The benefit of touring Capri by boat is not only that you can take in vistas of soaring cliffs, beautiful inlets, and one charming lighthouse, but also that you can stop and jump into the blue-green crystal clear water at any time. There are some tourist spots that are quite popular, including the famous blue grotto (I still don’t quite understand how the water inside the cave is illuminated blue) and the lesser-known green grotto. Note that getting into the blue grotto requires transferring to a small wooden boat (for a low fee), and the boater will then take you inside the cave. Beware, the waters rise and fall at the entry; if you aren’t looking and ready to fall fast on your back in the boat, you just might knock your head on the rocks because the cave’s entry is so small – be careful! I’m still wondering why the guide didn’t warn us. Fortunately, we were looking ahead. What I didn’t expect was the large splash of water that damaged my video camera; it’s best to leave electronics in the speed boat.
On the tour, ask about stopping by the Faraglioni Rocks for lunch at one of the famous seaside restaurants; the island has several worthwhile spots. We instead went to another island located 10 minutes across from Capri. The lovely restaurant served the most delicious marinated sardines, grilled fish, and pasta; wash it down with a local rosé. If you eat around the rocks of Faraglioni, take a walk up about 100 steps and then 10 minutes on flat ground to the famous Capri Piazzetta, where the town is. Most people don’t realize that Capri’s main square is located high above the sea level. Sure, you could also wait in line and take a funicular up, but why not walk (assuming you are ready for a climb) and work off the lunch? Spend an hour enjoying the town of Capri itself, then head back down to your private boat and ride back to the marina.
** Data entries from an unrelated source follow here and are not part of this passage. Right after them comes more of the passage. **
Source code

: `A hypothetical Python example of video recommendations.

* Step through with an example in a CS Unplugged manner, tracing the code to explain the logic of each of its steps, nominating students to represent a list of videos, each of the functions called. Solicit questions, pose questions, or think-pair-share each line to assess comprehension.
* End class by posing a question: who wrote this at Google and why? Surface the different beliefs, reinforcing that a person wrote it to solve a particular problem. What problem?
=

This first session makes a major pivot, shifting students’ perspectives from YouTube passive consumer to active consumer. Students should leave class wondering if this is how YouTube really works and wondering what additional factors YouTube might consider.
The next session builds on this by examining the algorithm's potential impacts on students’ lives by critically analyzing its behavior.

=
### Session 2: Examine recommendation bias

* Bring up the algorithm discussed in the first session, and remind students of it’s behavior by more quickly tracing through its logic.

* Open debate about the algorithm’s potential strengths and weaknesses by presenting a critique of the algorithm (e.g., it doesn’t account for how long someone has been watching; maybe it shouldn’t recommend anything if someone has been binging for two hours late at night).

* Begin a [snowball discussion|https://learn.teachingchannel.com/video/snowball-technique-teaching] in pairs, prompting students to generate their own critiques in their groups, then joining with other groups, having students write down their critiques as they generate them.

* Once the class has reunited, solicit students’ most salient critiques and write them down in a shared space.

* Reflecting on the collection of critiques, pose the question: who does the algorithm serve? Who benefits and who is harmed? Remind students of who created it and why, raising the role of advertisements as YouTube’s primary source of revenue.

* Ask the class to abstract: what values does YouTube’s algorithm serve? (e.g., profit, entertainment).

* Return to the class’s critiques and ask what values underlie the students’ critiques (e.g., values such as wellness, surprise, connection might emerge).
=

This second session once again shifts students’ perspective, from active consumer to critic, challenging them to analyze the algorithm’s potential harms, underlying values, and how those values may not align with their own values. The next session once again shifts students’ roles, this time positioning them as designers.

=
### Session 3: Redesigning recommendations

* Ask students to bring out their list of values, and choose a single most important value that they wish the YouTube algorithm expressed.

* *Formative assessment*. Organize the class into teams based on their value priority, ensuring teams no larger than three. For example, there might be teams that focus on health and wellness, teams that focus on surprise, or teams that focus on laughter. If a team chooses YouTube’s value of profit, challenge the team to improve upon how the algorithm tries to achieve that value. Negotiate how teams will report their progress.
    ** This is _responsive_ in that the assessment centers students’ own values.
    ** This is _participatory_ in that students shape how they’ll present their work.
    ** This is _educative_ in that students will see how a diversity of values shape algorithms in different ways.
Note that the best way to reach Capri is the hydrofoil from Naples, about a one-hour ride. It’s pretty cheap and easy, so I recommend taking this over to Capri and back. You could also take the private speed boat over to Naples or, for that matter, anywhere along the Amalfi Coast (Positano, Sorrento, etc) but expect to pay extra for fuel (there is no fuel charge for Capri-only rides).
Finally, one last reason to tour Capri’s coast by boat is because there aren’t any real beaches. Some hotels have jetties over the rocks, but don’t expect any wide, sandy beaches here. That makes a boat tour around the isle not only special but also practical, whether you are staying overnight on Capri or just visiting for the day.